Texas teens took part in a quinceañera-themed protest Wednesday morning on the south steps of the Capitol to voice their opposition to Senate Bill 4, the so-called sanctuary cities ban.
About 50 people were also there to support the 15 young Latinas, who donned the puffy party dresses commonly seen at the coming-of-age celebrations. Some of the participants told their stories of how the law would affect them as daughters of immigrants.
“When Gov. Greg Abbott signed the bill into law on May 7, he disrespected my community,” said Magdalena Juarez, 17, and one of the teens dressed as quinceañeras. “If lawmakers want to attack and criminalize us, then we will fight back. We will resist through celebrating our families and our culture.”
SB 4, which was signed in May but won’t go into effect until Sept. 1, would prohibit police chiefs and sheriffs from barring their officers from asking people about their immigration status during an arrest or a lawful detention, such as a routine traffic stop. The law has since drawn heavy criticism from immigration advocacy groups and Latinos, as well as triggered several protests and demonstrations across the state.
The protest, which was organized by the local Latino activism group Jolt, began with the women performing a choreographed dance routine — a tradition of quinceañeras — to songs that supported their stance including “Immigrants (We Get the Job Done)” and “Somos Más Americanos.” The teens ended the dance with their fist in the air as a symbol of resistance.
“We refuse to submit to an agenda of hate, and we refuse to be ashamed of who we are,” said Cristina Tzintzun, founder and director of Jolt. “This (event) was an opportunity to uplift our community culture.”
State Rep. Rafael Anchia, a Dallas Democrat and chairman of the Mexican-American legislative caucus, praised the teens on the Capitol steps and promised he will continue to fight against SB 4 in the legislature and the courts.
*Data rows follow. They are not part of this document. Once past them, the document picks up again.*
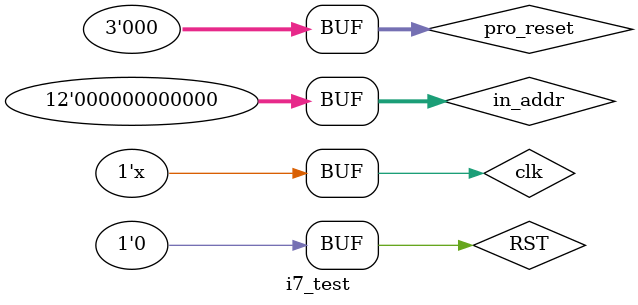
<source format=v>
module i7_test();
	reg clk,RST;
	reg [2:0]pro_reset;
	reg [11:0]in_addr;
	wire [15:0]leds;
	wire [7:0]SEG;
    wire [7:0]AN;
    initial begin
    	clk = 0;
    	RST = 0;
    	pro_reset = 0;
    	in_addr = 0;
//    	$monitor("At time %t, ocnt = %d", $time, clk);
//    	$dumpfile("counter_test.vcd");
//		$dumpvars(0, i7test);
    end
    always #5 clk = ~clk;
	i7_6700k i7test(clk,RST,pro_reset,in_addr,leds,SEG,AN);
endmodule
</source>
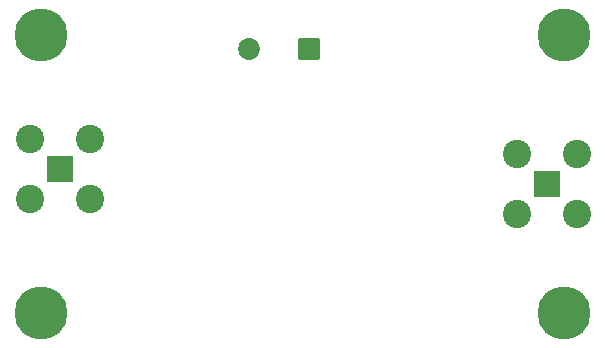
<source format=gbr>
%TF.GenerationSoftware,KiCad,Pcbnew,7.0.5*%
%TF.CreationDate,2023-11-04T20:08:50-04:00*%
%TF.ProjectId,LNA,4c4e412e-6b69-4636-9164-5f7063625858,rev?*%
%TF.SameCoordinates,Original*%
%TF.FileFunction,Soldermask,Bot*%
%TF.FilePolarity,Negative*%
%FSLAX46Y46*%
G04 Gerber Fmt 4.6, Leading zero omitted, Abs format (unit mm)*
G04 Created by KiCad (PCBNEW 7.0.5) date 2023-11-04 20:08:50*
%MOMM*%
%LPD*%
G01*
G04 APERTURE LIST*
G04 Aperture macros list*
%AMRoundRect*
0 Rectangle with rounded corners*
0 $1 Rounding radius*
0 $2 $3 $4 $5 $6 $7 $8 $9 X,Y pos of 4 corners*
0 Add a 4 corners polygon primitive as box body*
4,1,4,$2,$3,$4,$5,$6,$7,$8,$9,$2,$3,0*
0 Add four circle primitives for the rounded corners*
1,1,$1+$1,$2,$3*
1,1,$1+$1,$4,$5*
1,1,$1+$1,$6,$7*
1,1,$1+$1,$8,$9*
0 Add four rect primitives between the rounded corners*
20,1,$1+$1,$2,$3,$4,$5,0*
20,1,$1+$1,$4,$5,$6,$7,0*
20,1,$1+$1,$6,$7,$8,$9,0*
20,1,$1+$1,$8,$9,$2,$3,0*%
G04 Aperture macros list end*
%ADD10R,2.250000X2.250000*%
%ADD11C,2.400000*%
%ADD12C,4.500000*%
%ADD13RoundRect,0.102000X-0.825000X-0.825000X0.825000X-0.825000X0.825000X0.825000X-0.825000X0.825000X0*%
%ADD14C,1.854000*%
G04 APERTURE END LIST*
D10*
%TO.C,J2*%
X151355000Y-118710000D03*
D11*
X153895000Y-121250000D03*
X153895000Y-116170000D03*
X148815000Y-116170000D03*
X148815000Y-121250000D03*
%TD*%
D12*
%TO.C,*%
X149770000Y-130930000D03*
%TD*%
D13*
%TO.C,J1*%
X172420000Y-108600000D03*
D14*
X167420000Y-108600000D03*
%TD*%
D12*
%TO.C,*%
X194020000Y-130930000D03*
%TD*%
%TO.C,*%
X149770000Y-107350000D03*
%TD*%
D10*
%TO.C,J3*%
X192575000Y-120000000D03*
D11*
X190035000Y-117460000D03*
X190035000Y-122540000D03*
X195115000Y-122540000D03*
X195115000Y-117460000D03*
%TD*%
D12*
%TO.C,*%
X194020000Y-107350000D03*
%TD*%
M02*

</source>
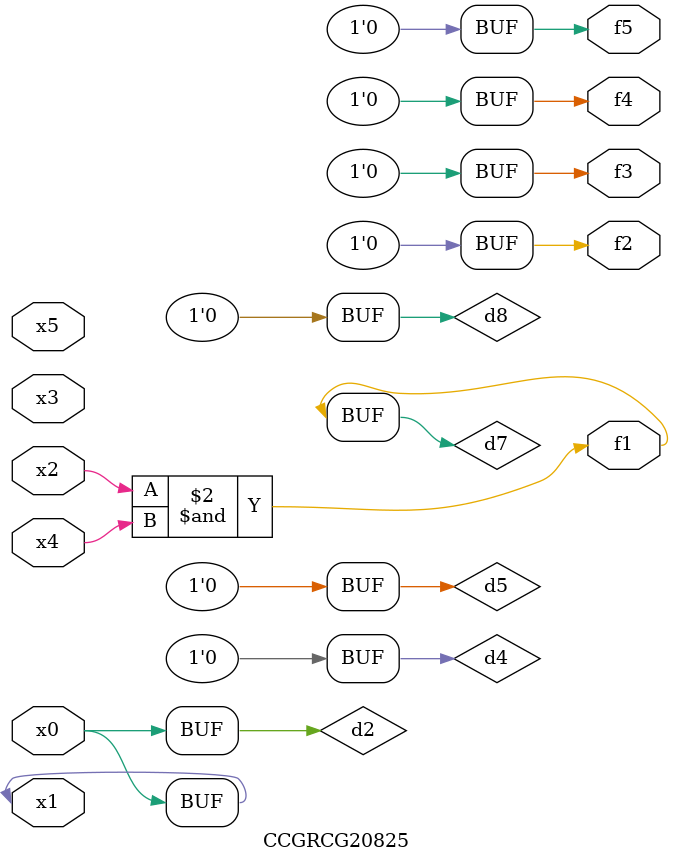
<source format=v>
module CCGRCG20825(
	input x0, x1, x2, x3, x4, x5,
	output f1, f2, f3, f4, f5
);

	wire d1, d2, d3, d4, d5, d6, d7, d8, d9;

	nand (d1, x1);
	buf (d2, x0, x1);
	nand (d3, x2, x4);
	and (d4, d1, d2);
	and (d5, d1, d2);
	nand (d6, d1, d3);
	not (d7, d3);
	xor (d8, d5);
	nor (d9, d5, d6);
	assign f1 = d7;
	assign f2 = d8;
	assign f3 = d8;
	assign f4 = d8;
	assign f5 = d8;
endmodule

</source>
“Not only are they brave to be here and fight on behalf of their parents, but they are the future of this state and the future of this country,” he said.
After the event outside, the quinceañeras walked to lawmakers’ offices. They gave homemade paper flowers to those who were against SB4, provided flyers on the how the bill affects Latino communities to those who voted in favor, and reminded them they would be able to vote in a few years and have no intention of going anywhere.
“I want every Latino here to know that we are an 11 million, 40 percent, of the population here in Texas,” said Viridiana Sanchez, 16. “And if these politicos think we are going to go back down to where we came from, we’re not, because our ancestors have worked way too hard for us to be where we are.”